• Exercise instructions:
[a] In the passage below about comedian Reginald D. Hunter, translate this sentence into Spanish: "He undertook an acting internship in Jackson, Mississippi, at age 20."
[b] Reproduce the stretch of the Reginald D. Hunter passage below from "UK-based American comedian" through "youngest of nine.", matching its wording precisely.
[Document passage Boundary: Start]
UK-based American comedian and actor

Reginald Darnell Hunter (born March 26, 1969) is an American stand-up comedian based in the United Kingdom.

==Early life==
Reginald Darnell Hunter was born on March 26, 1969, in Albany, Georgia, the youngest of nine.

He undertook an acting internship in Jackson, Mississippi, at age 20.

==Career==
===Stand-up===

Having initially travelled to the UK at the age of 27 as a summer student at the Royal Academy of Dramatic Art, Hunter became a comedian after performing his first comedy set as a dare, for which he received £100. Realising that he enjoyed performing comedy, and that it might be profitable, he turned his attention from acting to stand-up.

In 2006 and 2008, Hunter participated in Project X Presents events. In 2013 he toured Ireland with his show In the Midst of Crackers.

Hunter often uses variations of the term "nigga" in the titles of his shows. In 2006, Reginald D Hunter: Pride & Prejudice... & Niggas attracted some controversy, and the poster was banned from the London Underground. His tour with Steve Hughes, called Trophy Nigga, played 55 venues around the UK, but not all the venues used the tour title. Hunter joked that this was because promoters didn't like the word "trophy".
[Document passage Boundary: End]
[Material provided Boundary: Start]
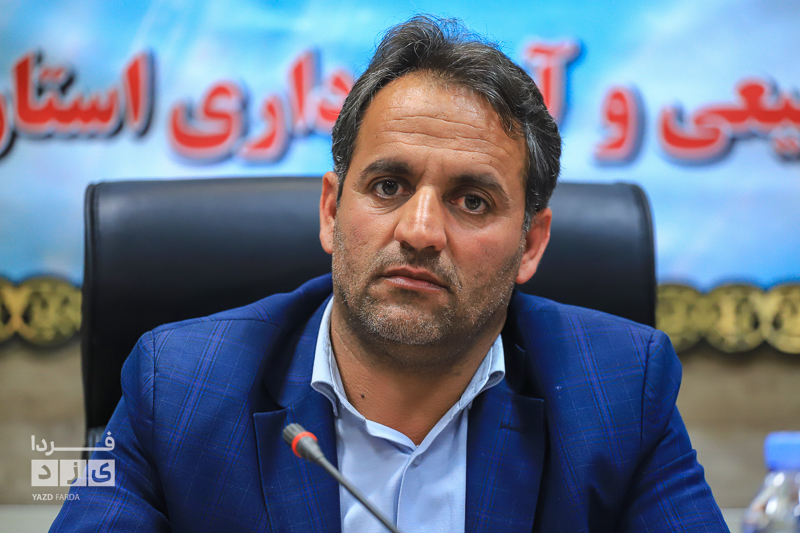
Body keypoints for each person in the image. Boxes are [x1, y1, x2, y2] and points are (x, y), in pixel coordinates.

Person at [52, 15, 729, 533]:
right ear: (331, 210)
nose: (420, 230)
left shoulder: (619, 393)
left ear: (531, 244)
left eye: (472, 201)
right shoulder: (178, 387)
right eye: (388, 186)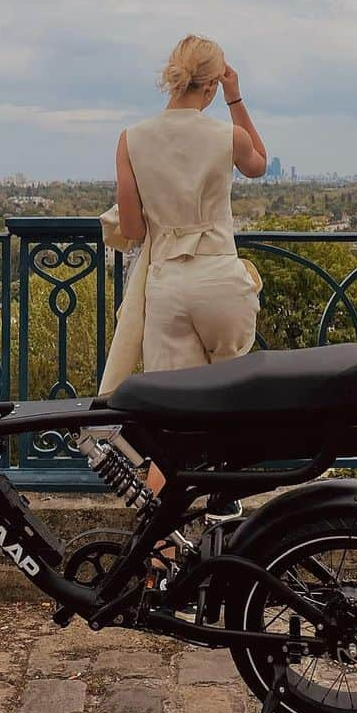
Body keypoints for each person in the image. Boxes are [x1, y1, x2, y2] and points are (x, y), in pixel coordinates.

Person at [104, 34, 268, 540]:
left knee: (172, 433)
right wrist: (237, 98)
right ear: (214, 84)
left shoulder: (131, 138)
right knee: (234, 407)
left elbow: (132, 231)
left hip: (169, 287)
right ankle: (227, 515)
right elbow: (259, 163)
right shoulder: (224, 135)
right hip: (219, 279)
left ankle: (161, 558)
[Material provided Boundary: End]
[Material provided Boundary: Start]
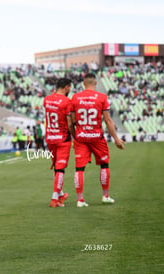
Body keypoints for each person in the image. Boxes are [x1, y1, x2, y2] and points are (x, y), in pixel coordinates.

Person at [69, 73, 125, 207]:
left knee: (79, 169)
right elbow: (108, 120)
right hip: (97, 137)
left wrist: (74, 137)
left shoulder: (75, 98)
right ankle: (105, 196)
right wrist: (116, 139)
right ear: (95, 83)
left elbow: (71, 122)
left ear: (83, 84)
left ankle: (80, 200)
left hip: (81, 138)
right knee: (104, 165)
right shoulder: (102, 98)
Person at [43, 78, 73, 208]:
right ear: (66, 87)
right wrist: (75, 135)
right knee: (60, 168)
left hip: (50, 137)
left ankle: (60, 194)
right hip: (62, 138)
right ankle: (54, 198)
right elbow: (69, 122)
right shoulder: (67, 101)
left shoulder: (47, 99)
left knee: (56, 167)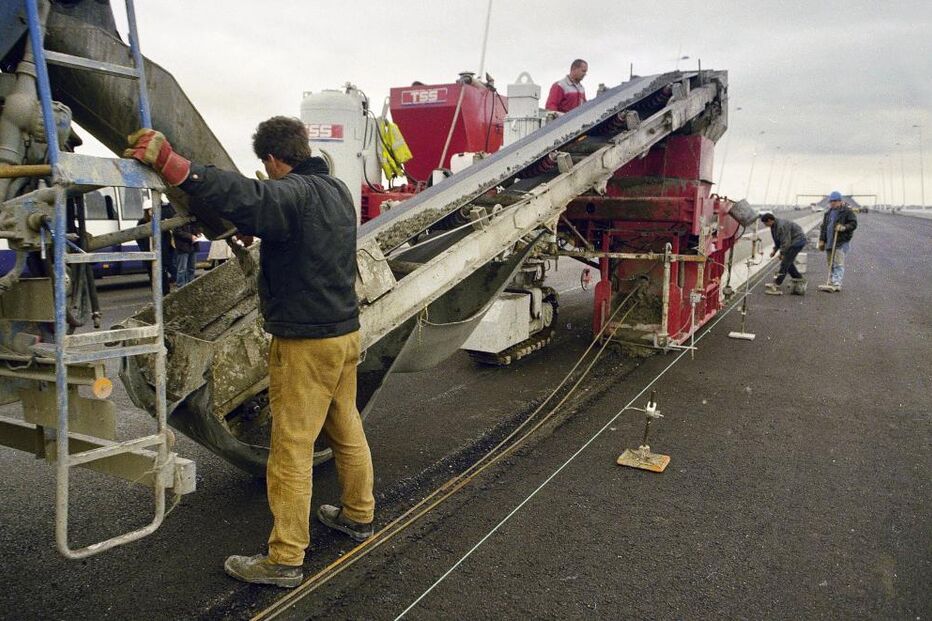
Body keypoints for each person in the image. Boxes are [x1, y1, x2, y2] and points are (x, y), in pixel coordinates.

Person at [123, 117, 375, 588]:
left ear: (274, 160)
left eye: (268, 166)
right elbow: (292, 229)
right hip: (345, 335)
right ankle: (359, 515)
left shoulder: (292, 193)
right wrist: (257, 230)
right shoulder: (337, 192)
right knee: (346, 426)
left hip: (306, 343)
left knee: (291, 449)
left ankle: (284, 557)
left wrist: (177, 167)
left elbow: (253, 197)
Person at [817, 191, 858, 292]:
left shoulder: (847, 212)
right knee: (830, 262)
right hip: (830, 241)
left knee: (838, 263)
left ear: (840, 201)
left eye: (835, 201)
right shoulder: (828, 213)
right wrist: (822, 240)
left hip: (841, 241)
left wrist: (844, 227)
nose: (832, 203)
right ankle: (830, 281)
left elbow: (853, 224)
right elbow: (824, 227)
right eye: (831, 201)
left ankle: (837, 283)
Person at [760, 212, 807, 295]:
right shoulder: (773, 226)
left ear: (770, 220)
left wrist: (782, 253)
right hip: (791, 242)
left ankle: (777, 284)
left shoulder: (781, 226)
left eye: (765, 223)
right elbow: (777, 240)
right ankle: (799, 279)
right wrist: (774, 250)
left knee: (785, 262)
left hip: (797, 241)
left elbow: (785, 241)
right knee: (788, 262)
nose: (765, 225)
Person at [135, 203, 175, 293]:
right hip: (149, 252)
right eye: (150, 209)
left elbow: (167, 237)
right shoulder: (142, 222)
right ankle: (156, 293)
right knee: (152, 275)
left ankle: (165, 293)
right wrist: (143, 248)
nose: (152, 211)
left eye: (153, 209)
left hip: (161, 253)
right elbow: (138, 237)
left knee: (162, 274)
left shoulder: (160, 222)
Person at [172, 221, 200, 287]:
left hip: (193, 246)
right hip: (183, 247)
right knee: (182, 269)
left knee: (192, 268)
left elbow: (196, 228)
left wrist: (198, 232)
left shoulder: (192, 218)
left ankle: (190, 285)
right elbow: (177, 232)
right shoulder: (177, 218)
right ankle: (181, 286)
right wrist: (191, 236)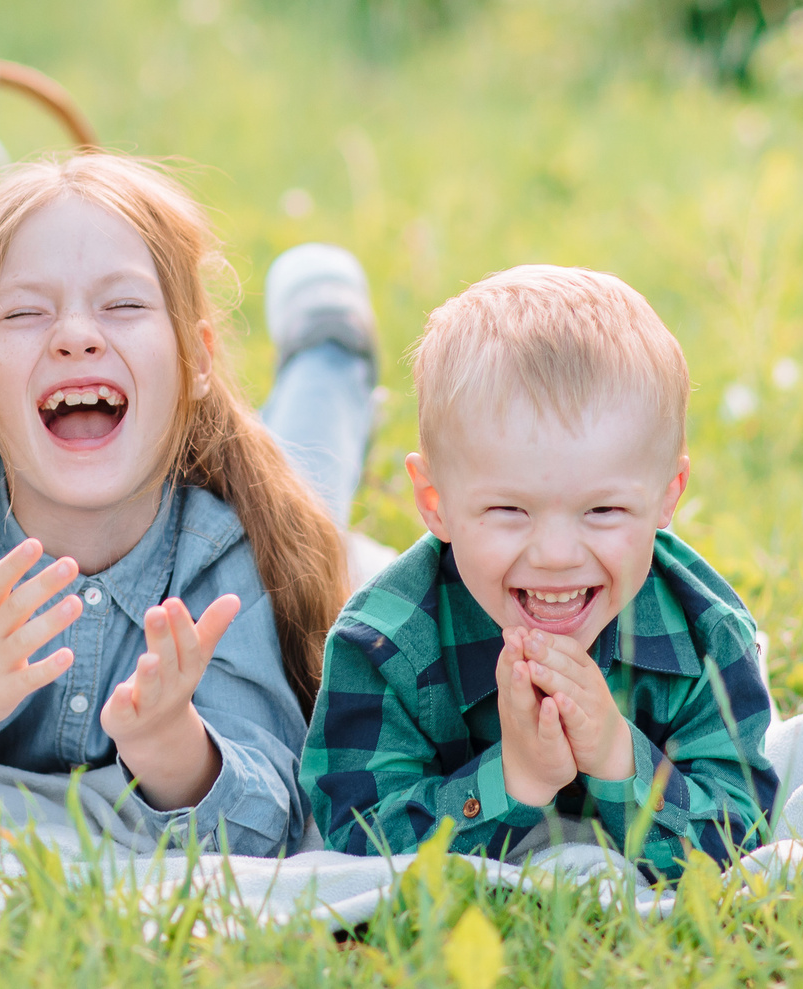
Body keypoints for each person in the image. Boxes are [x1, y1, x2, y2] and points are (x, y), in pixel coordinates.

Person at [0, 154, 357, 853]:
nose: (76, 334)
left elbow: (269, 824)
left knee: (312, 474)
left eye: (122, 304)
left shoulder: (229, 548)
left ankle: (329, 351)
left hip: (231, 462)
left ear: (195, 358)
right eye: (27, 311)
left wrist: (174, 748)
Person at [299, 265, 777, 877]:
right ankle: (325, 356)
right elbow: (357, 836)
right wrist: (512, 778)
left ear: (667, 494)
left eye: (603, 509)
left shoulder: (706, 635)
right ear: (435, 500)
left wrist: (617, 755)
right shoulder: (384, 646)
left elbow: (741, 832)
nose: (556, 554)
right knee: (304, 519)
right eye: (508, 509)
[Material provided Boundary: End]
[Material provided Boundary: Start]
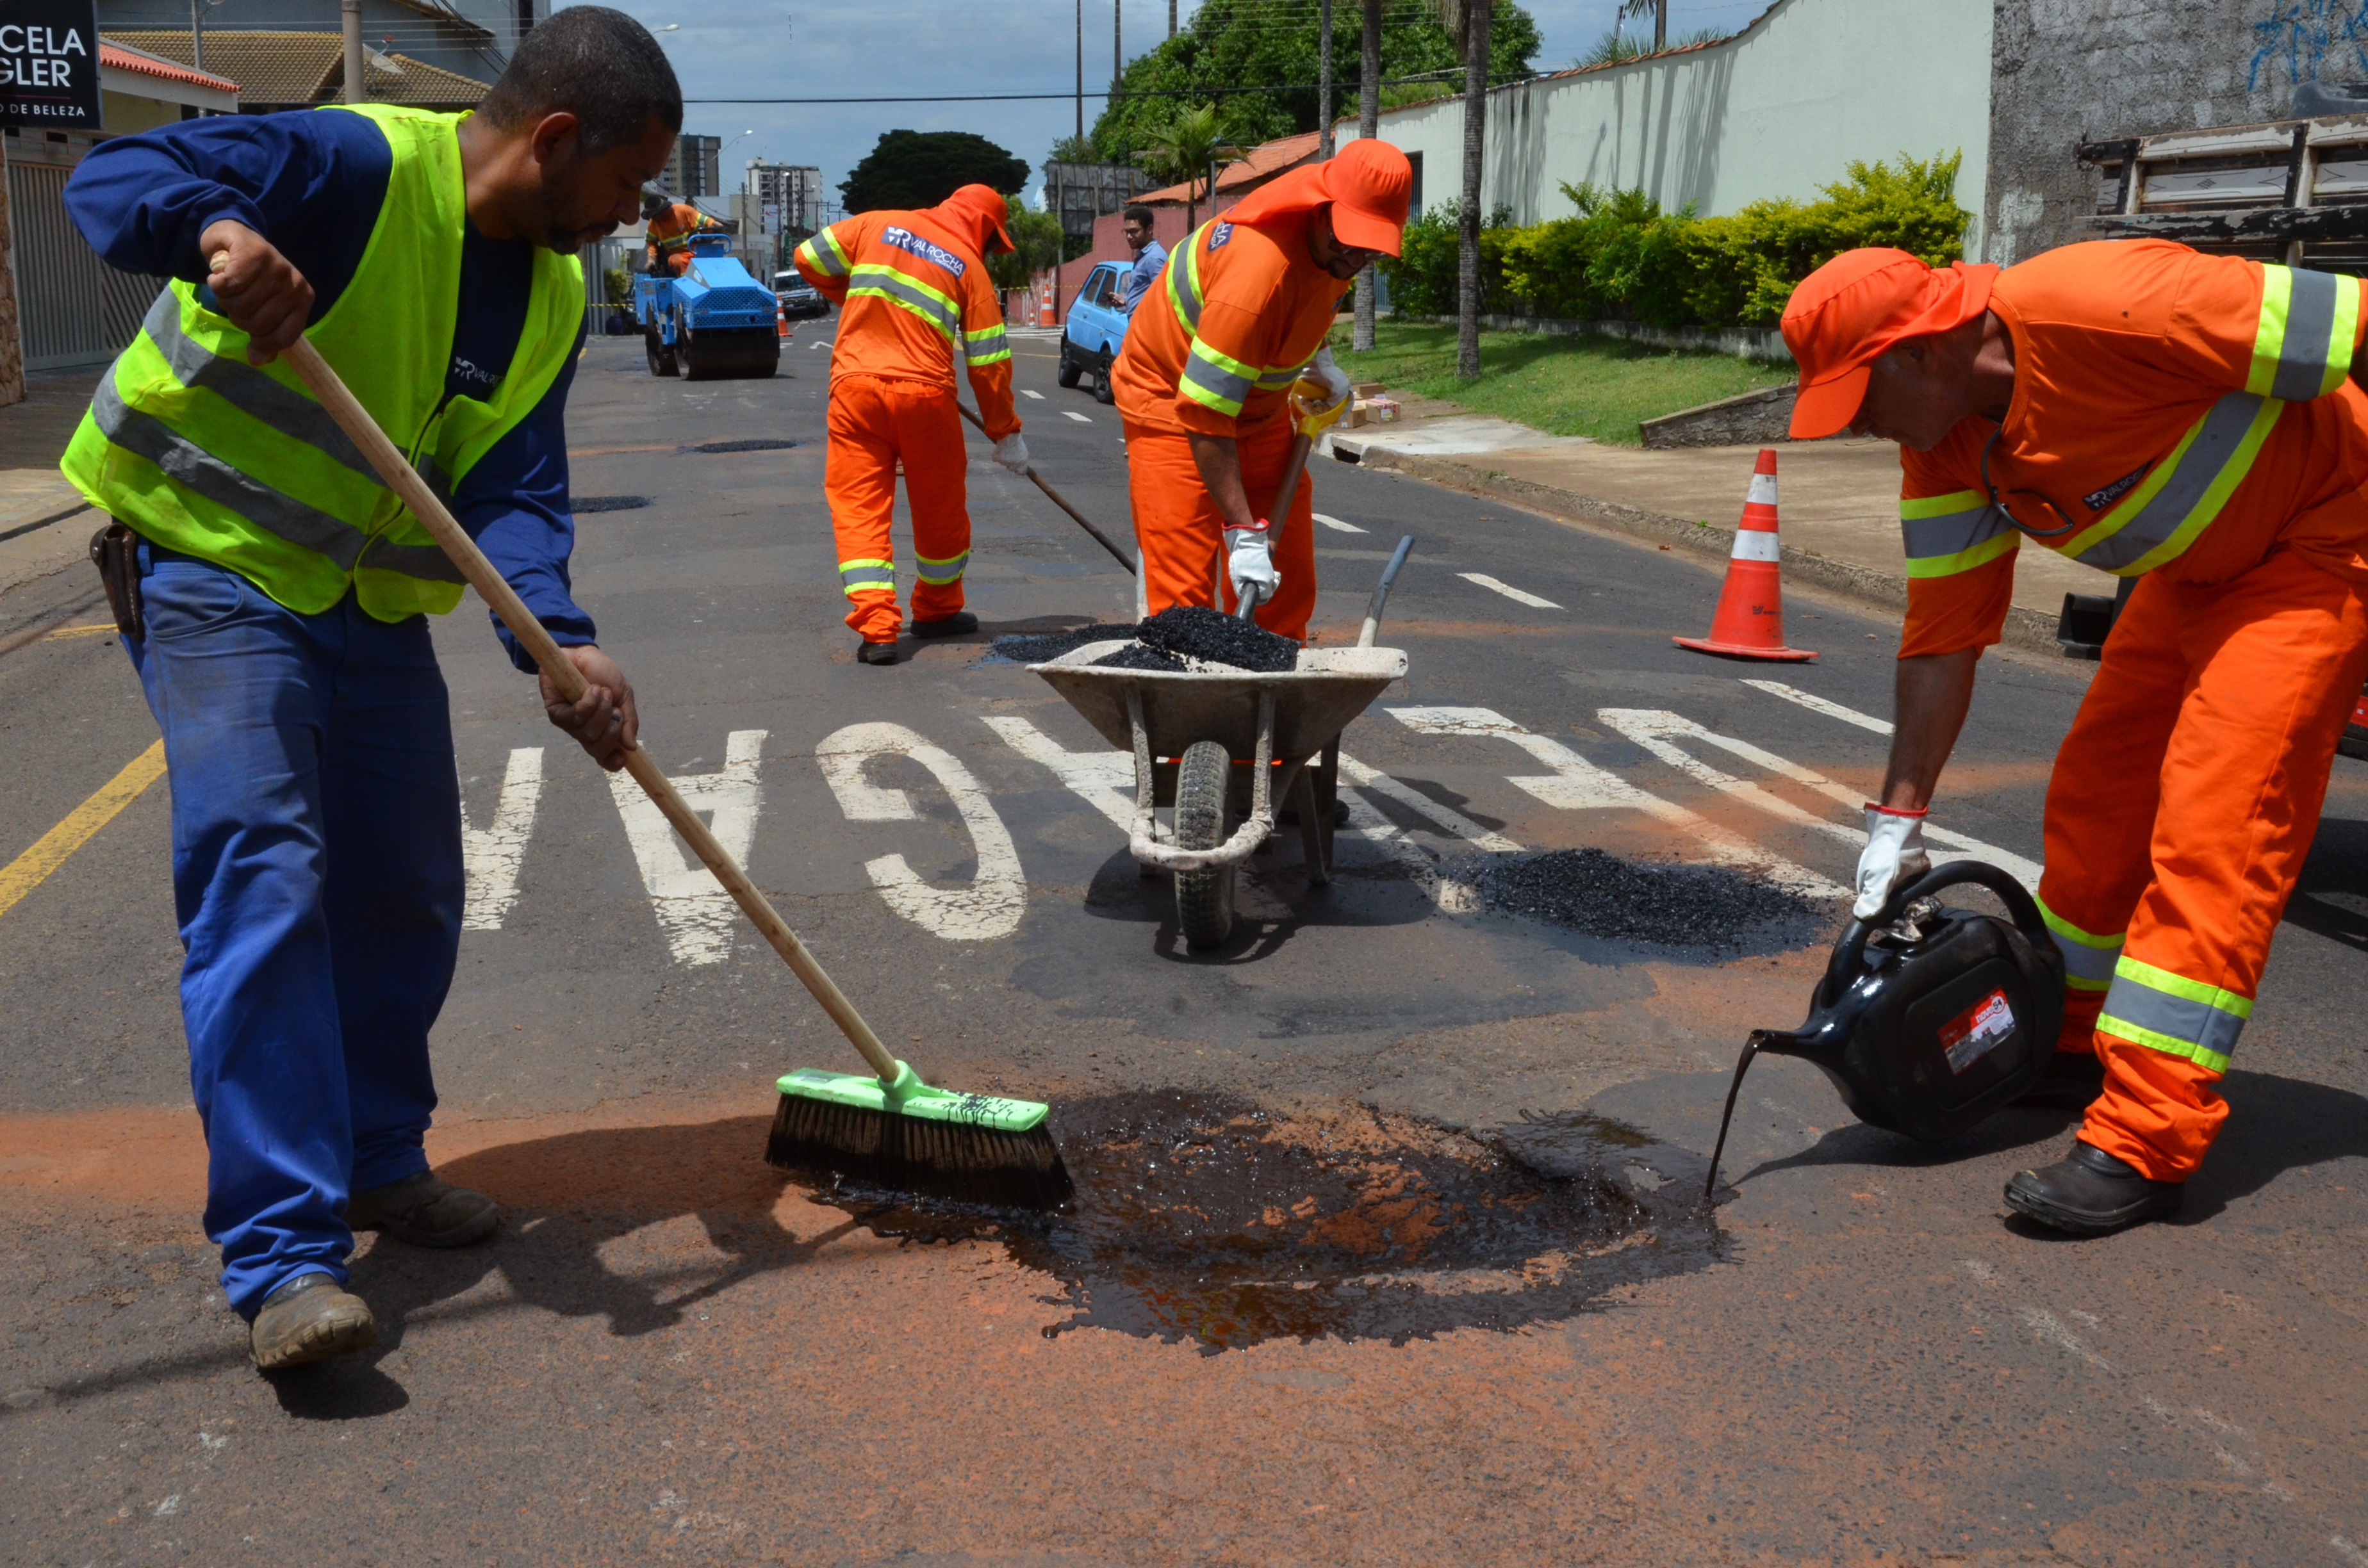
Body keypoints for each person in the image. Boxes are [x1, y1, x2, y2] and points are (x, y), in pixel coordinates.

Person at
[Material provided Boundary: End]
• Answers for each item:
[a] Realizó una pasantía de actuación en Jackson, Misisipi, a los 20 años.

[b]
UK-based American comedian and actor

Reginald Darnell Hunter (born March 26, 1969) is an American stand-up comedian based in the United Kingdom.

==Early life==
Reginald Darnell Hunter was born on March 26, 1969, in Albany, Georgia, the youngest of nine.